**Directive:** In your copy, include every line of the records exactly and no picture at all.
-------- Recorded information --------
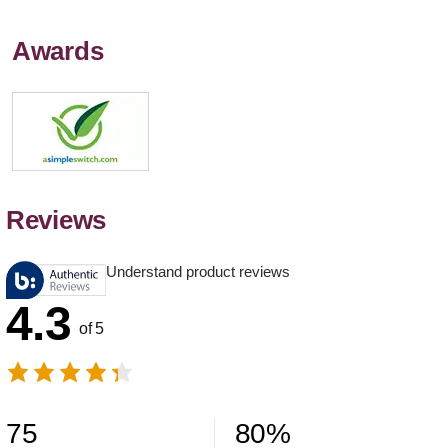
Awards
Reviews
Understand product reviews
4.3
of 5
75
80
%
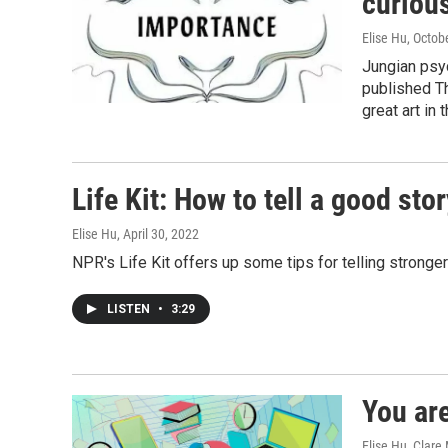
curious
Elise Hu
, Octob
Jungian psy
published T
great art in
Life Kit: How to tell a good stor
Elise Hu
, April 30, 2022
NPR's Life Kit offers up some tips for telling stronge
LISTEN
•
3:29
You are
Elise Hu, Clare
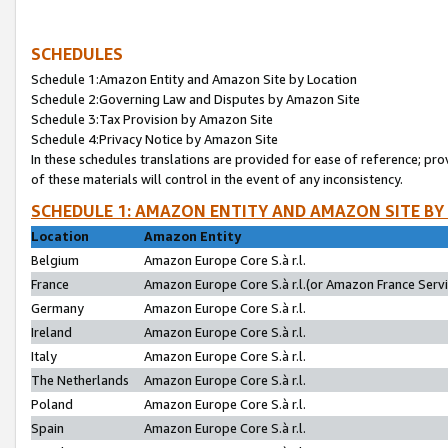
SCHEDULES
Schedule 1:Amazon Entity and Amazon Site by Location
Schedule 2:Governing Law and Disputes by Amazon Site
Schedule 3:Tax Provision by Amazon Site
Schedule 4:Privacy Notice by Amazon Site
In these schedules translations are provided for ease of reference; pro
of these materials will control in the event of any inconsistency.
SCHEDULE 1: AMAZON ENTITY AND AMAZON SITE BY
Location
Amazon Entity
Belgium
Amazon Europe Core S.à r.l.
France
Amazon Europe Core S.à r.l.(or Amazon France Servic
Germany
Amazon Europe Core S.à r.l.
Ireland
Amazon Europe Core S.à r.l.
Italy
Amazon Europe Core S.à r.l.
The Netherlands
Amazon Europe Core S.à r.l.
Poland
Amazon Europe Core S.à r.l.
Spain
Amazon Europe Core S.à r.l.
--------
**Your response:**
Awards
Reviews
Understand product reviews
4.3
of 5
75
80
%
curious
Elise Hu
, Octob
Jungian psy
published T
great art in
Life Kit: How to tell a good stor
Elise Hu
, April 30, 2022
NPR's Life Kit offers up some tips for telling stronge
LISTEN
•
3:29
You are
Elise Hu, Clare
SCHEDULES
Schedule 1:Amazon Entity and Amazon Site by Location
Schedule 2:Governing Law and Disputes by Amazon Site
Schedule 3:Tax Provision by Amazon Site
Schedule 4:Privacy Notice by Amazon Site
In these schedules translations are provided for ease of reference; pro
of these materials will control in the event of any inconsistency.
SCHEDULE 1: AMAZON ENTITY AND AMAZON SITE BY
Location
Amazon Entity
Belgium
Amazon Europe Core S.à r.l.
France
Amazon Europe Core S.à r.l.(or Amazon France Servic
Germany
Amazon Europe Core S.à r.l.
Ireland
Amazon Europe Core S.à r.l.
Italy
Amazon Europe Core S.à r.l.
The Netherlands
Amazon Europe Core S.à r.l.
Poland
Amazon Europe Core S.à r.l.
Spain
Amazon Europe Core S.à r.l.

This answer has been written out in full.